| Data section |
+ + +

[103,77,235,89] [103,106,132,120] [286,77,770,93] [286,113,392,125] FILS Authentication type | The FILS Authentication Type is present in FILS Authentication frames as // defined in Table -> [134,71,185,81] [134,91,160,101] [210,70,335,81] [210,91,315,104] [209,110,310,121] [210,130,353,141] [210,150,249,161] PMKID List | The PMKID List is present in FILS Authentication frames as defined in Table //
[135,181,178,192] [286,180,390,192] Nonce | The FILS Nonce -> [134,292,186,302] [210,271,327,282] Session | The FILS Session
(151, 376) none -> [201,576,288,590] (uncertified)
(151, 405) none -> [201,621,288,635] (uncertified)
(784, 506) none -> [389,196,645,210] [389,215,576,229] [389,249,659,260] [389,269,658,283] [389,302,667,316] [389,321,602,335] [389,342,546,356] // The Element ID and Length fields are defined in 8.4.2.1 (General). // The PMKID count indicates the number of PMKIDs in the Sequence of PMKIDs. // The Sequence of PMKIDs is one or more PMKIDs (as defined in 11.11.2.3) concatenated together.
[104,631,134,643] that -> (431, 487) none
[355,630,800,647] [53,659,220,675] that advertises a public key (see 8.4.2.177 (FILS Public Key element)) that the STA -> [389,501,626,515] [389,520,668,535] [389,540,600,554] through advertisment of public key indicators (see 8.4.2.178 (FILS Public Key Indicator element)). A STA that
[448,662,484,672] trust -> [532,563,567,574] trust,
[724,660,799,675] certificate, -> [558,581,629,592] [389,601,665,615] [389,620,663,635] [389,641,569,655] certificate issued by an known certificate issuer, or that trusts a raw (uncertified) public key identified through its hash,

+ + +

| Required work |
When a line holds the string "defined", pull it out of the listing.

| Result of this task |
[103,77,235,89] [103,106,132,120] [286,77,770,93] [286,113,392,125] FILS Authentication type | The FILS Authentication Type is present in FILS Authentication frames as // defined in Table -> [134,71,185,81] [134,91,160,101] [210,70,335,81] [210,91,315,104] [209,110,310,121] [210,130,353,141] [210,150,249,161] PMKID List | The PMKID List is present in FILS Authentication frames as defined in Table //
(784, 506) none -> [389,196,645,210] [389,215,576,229] [389,249,659,260] [389,269,658,283] [389,302,667,316] [389,321,602,335] [389,342,546,356] // The Element ID and Length fields are defined in 8.4.2.1 (General). // The PMKID count indicates the number of PMKIDs in the Sequence of PMKIDs. // The Sequence of PMKIDs is one or more PMKIDs (as defined in 11.11.2.3) concatenated together.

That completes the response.